** Opening SUPPLIED MATERIAL block **

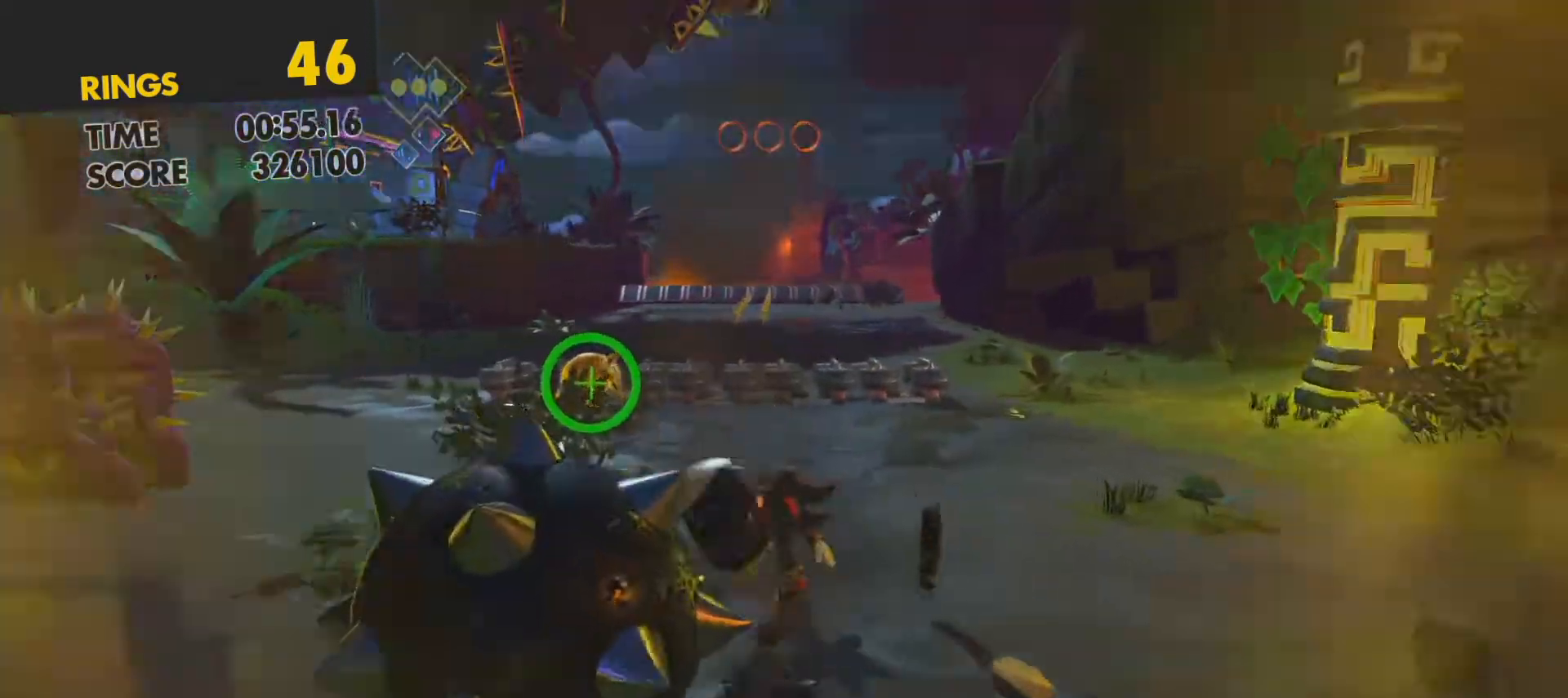
{"buttons": ["SQUARE"], "left_stick": "up", "events": []}
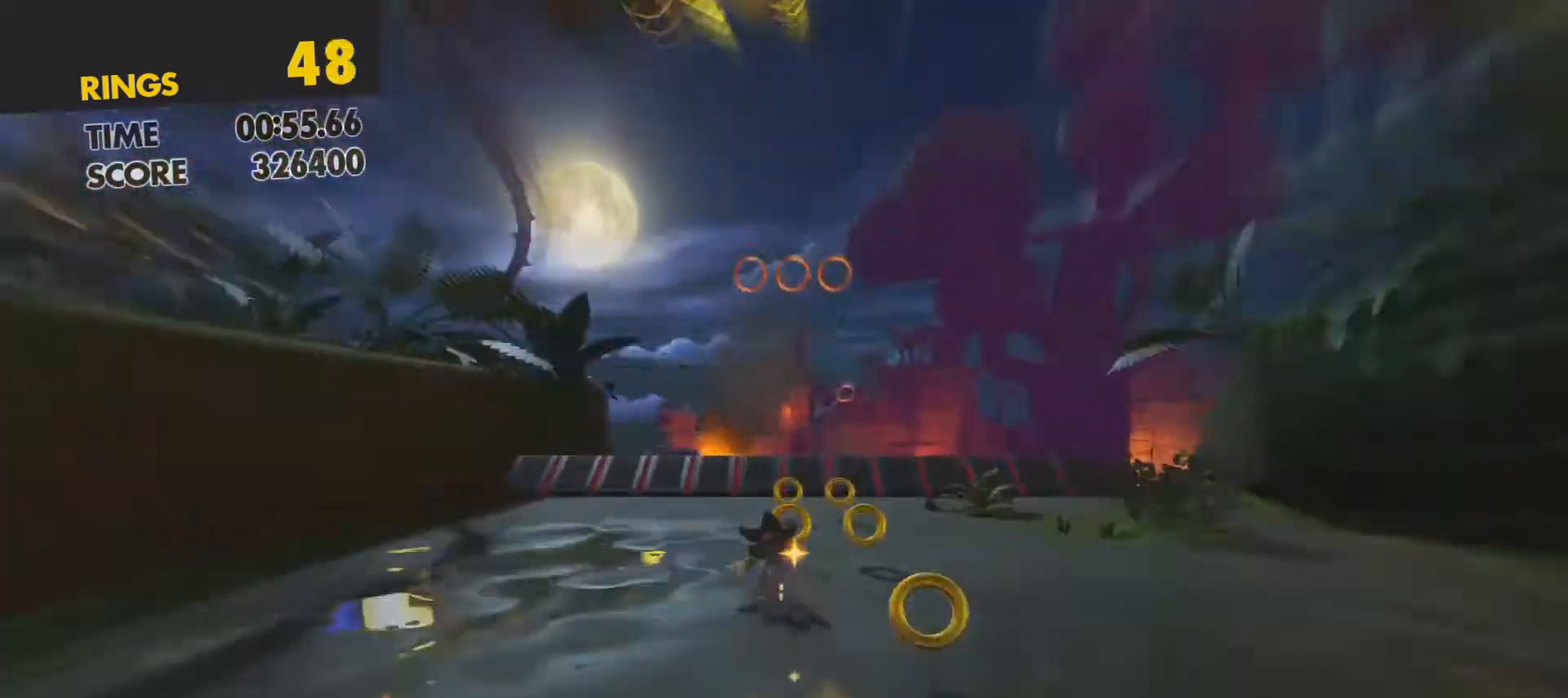
{"buttons": ["SQUARE"], "left_stick": "up", "events": []}
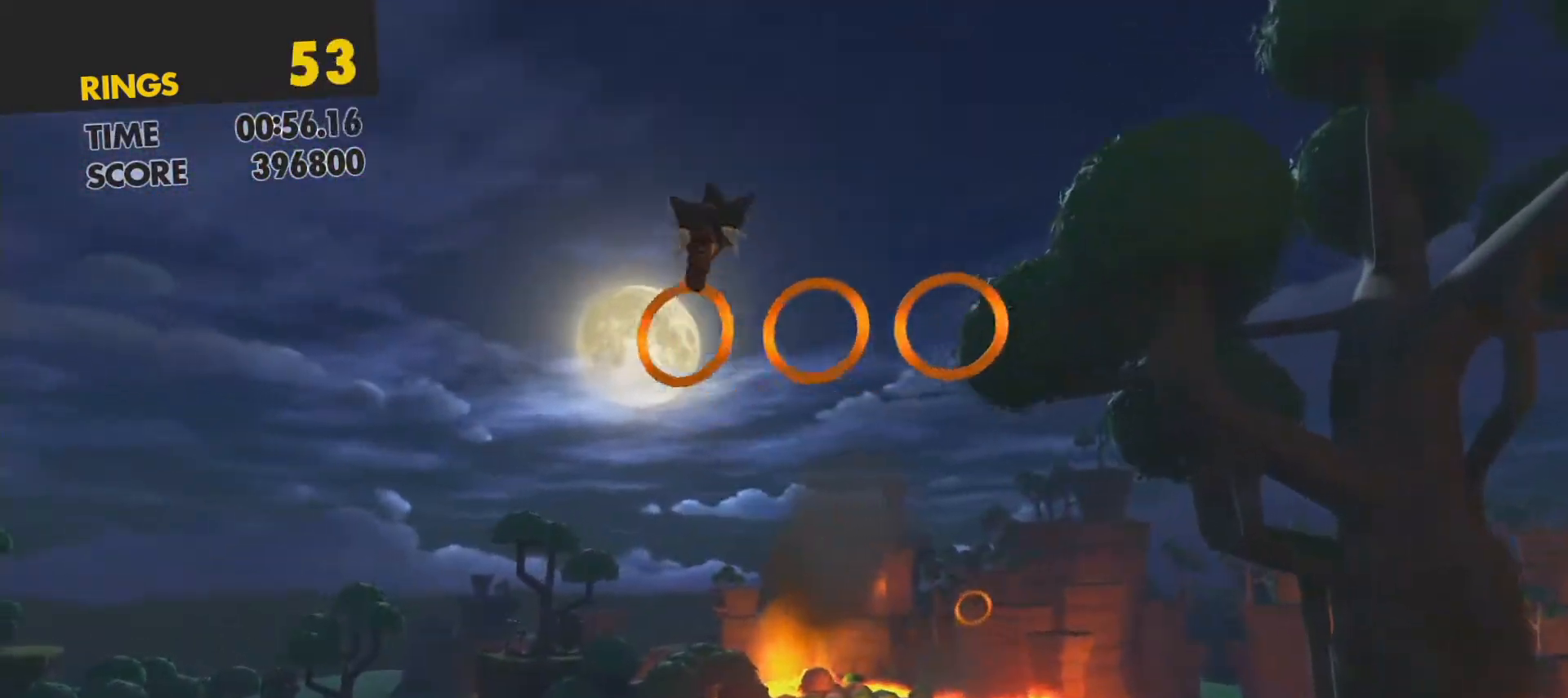
{"buttons": [], "left_stick": "up", "events": [[100, "SQUARE", "up"]]}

** Closing SUPPLIED MATERIAL block **

Before you return the listing exactly, strip out its pictures.

=== RESPONSE ===
{"buttons": ["SQUARE"], "left_stick": "up", "events": []}
{"buttons": ["SQUARE"], "left_stick": "up", "events": []}
{"buttons": [], "left_stick": "up", "events": [[100, "SQUARE", "up"]]}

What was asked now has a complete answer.